■ What you are asked to do
Swap every "series" in the rows below for "data series" and reproduce all their text lines otherwise unchanged. Omit the pictures from your output.

■ Chart understanding data
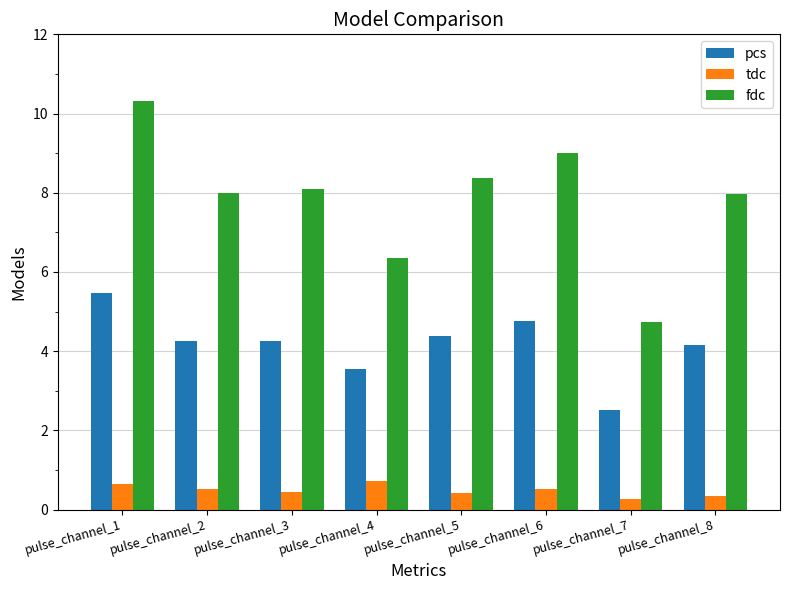

How many groups of bars are there?

8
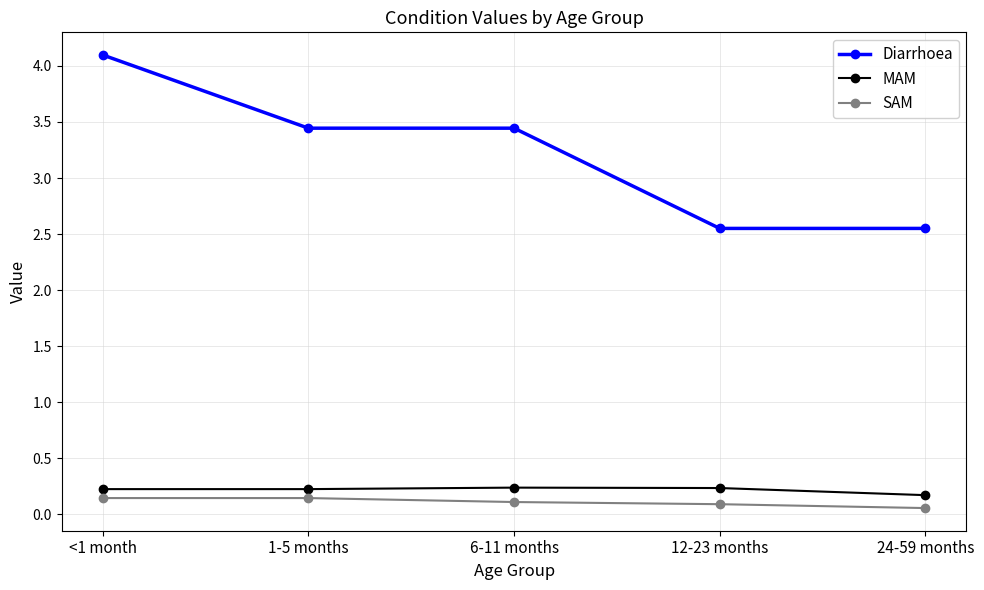

How many categories are shown in the chart?

5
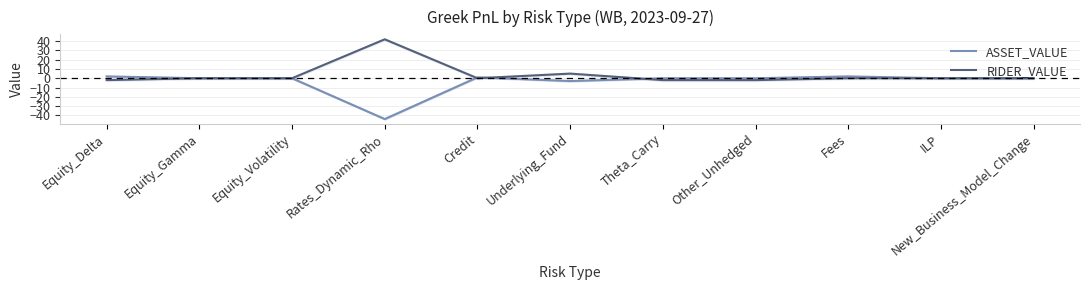

How many values in ASSET_VALUE are below zero?

2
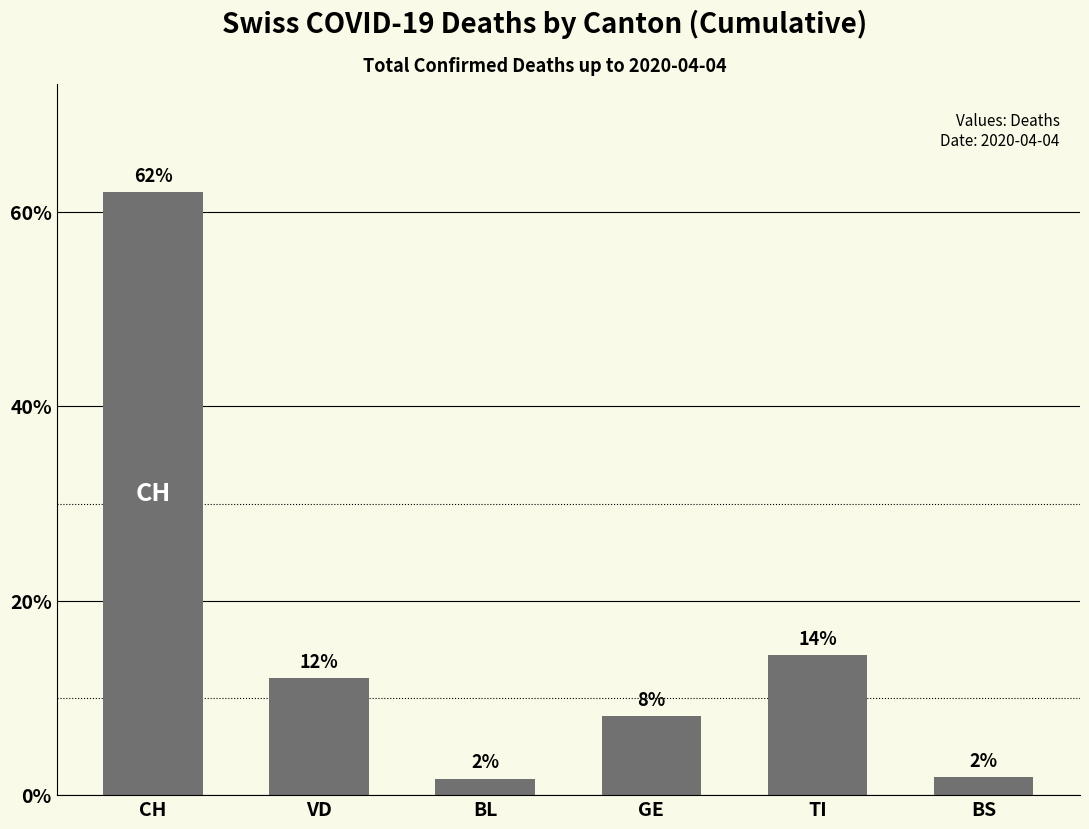

Between VD and CH, which is larger?

CH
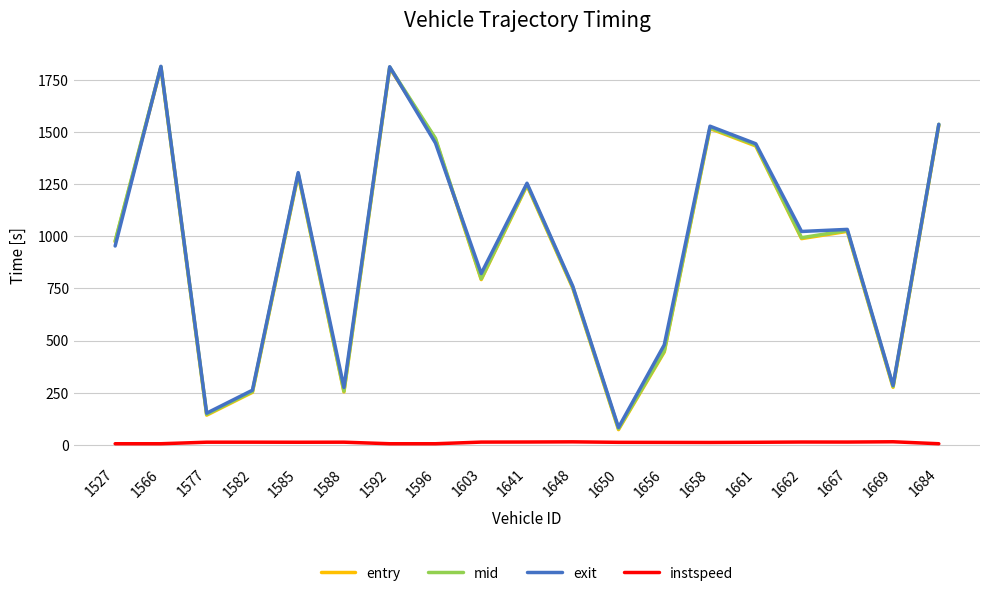

Which series changed the most between 1603 and 1661?

mid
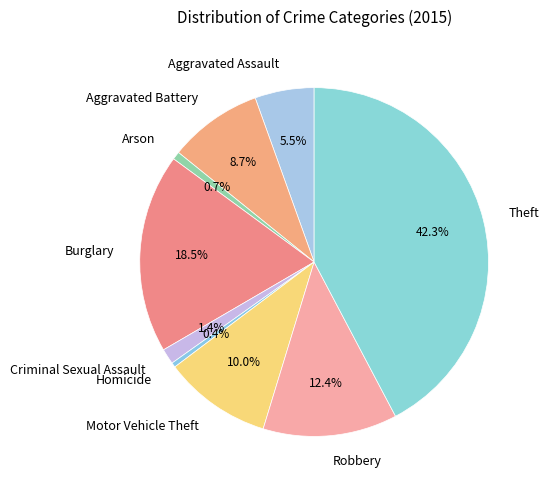

True or false: Criminal Sexual Assault accounts for 11% of the total.

False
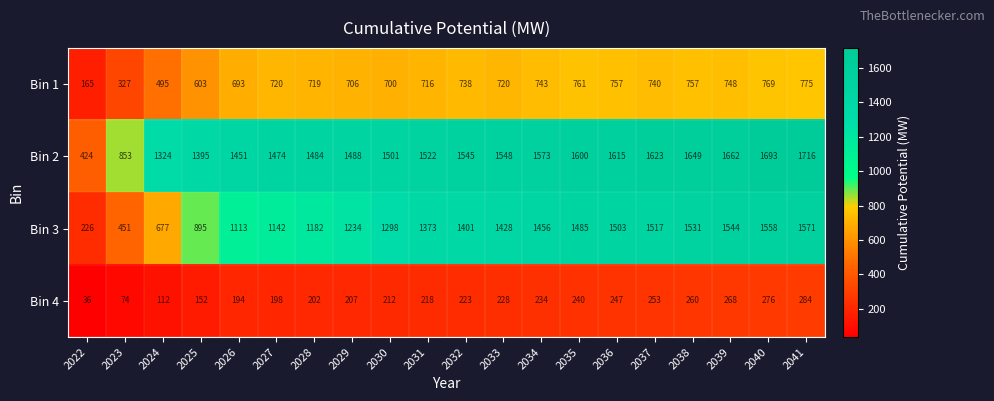

What is the total value across all series at 2030?

3711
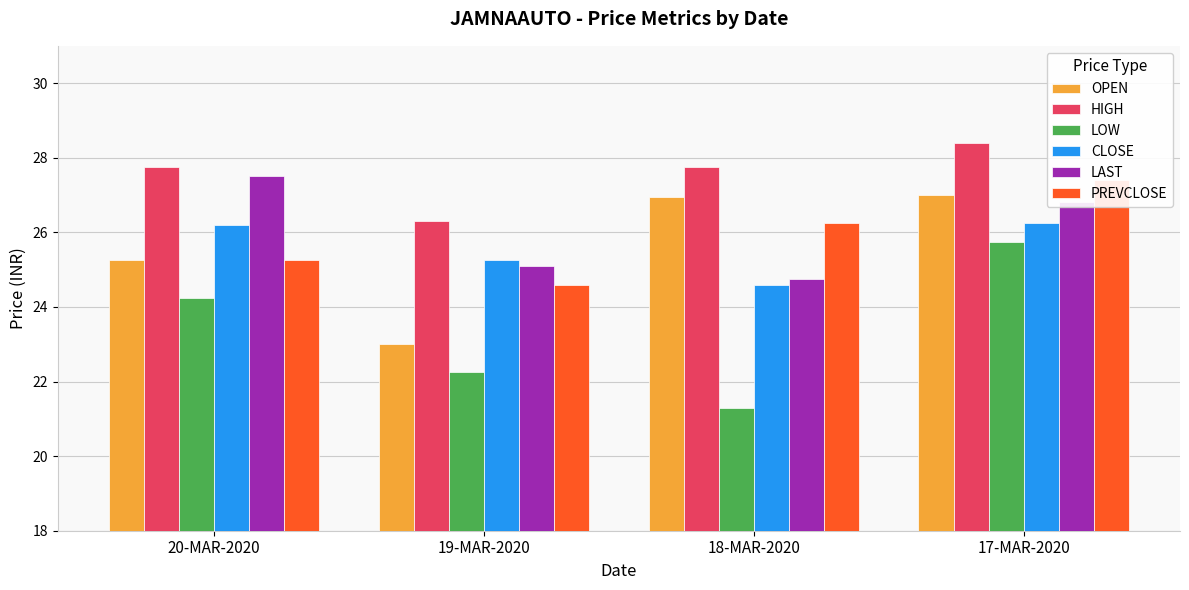

What is the sum of the CLOSE values at 20-MAR-2020 and 18-MAR-2020?

50.8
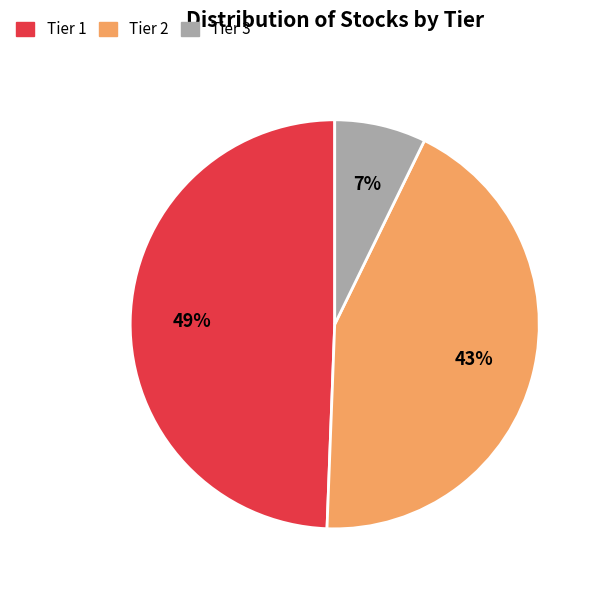

Do Tier 2 and Tier 3 together represent more than half of the pie?

Yes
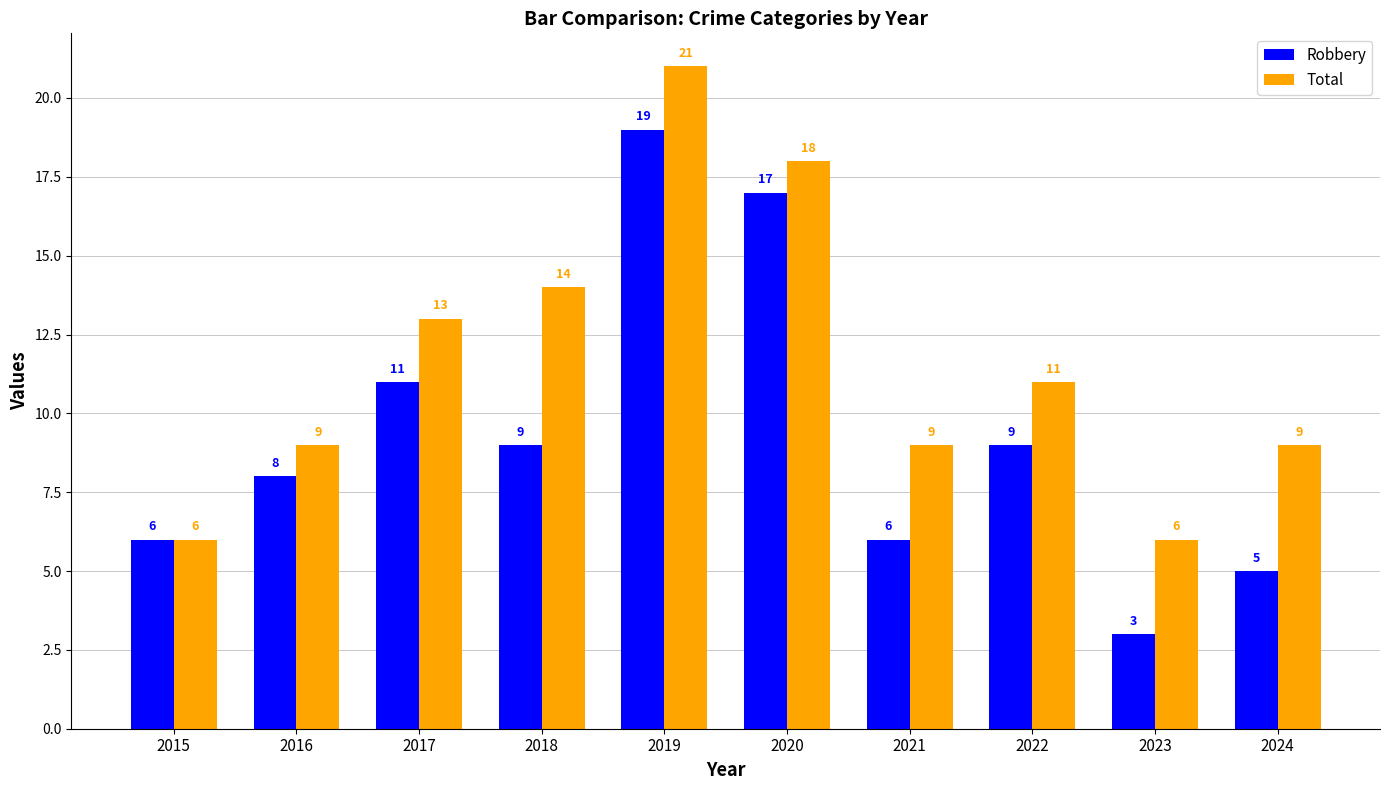

Is it true that Robbery equals 9 at 2022?

True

■ Written answer
How many groups of bars are there?

8

How many categories are shown in the chart?

5

How many values in ASSET_VALUE are below zero?

2

Between VD and CH, which is larger?

CH

Which data series changed the most between 1603 and 1661?

mid

True or false: Criminal Sexual Assault accounts for 11% of the total.

False

What is the total value across all data series at 2030?

3711

What is the sum of the CLOSE values at 20-MAR-2020 and 18-MAR-2020?

50.8

Do Tier 2 and Tier 3 together represent more than half of the pie?

Yes

Is it true that Robbery equals 9 at 2022?

True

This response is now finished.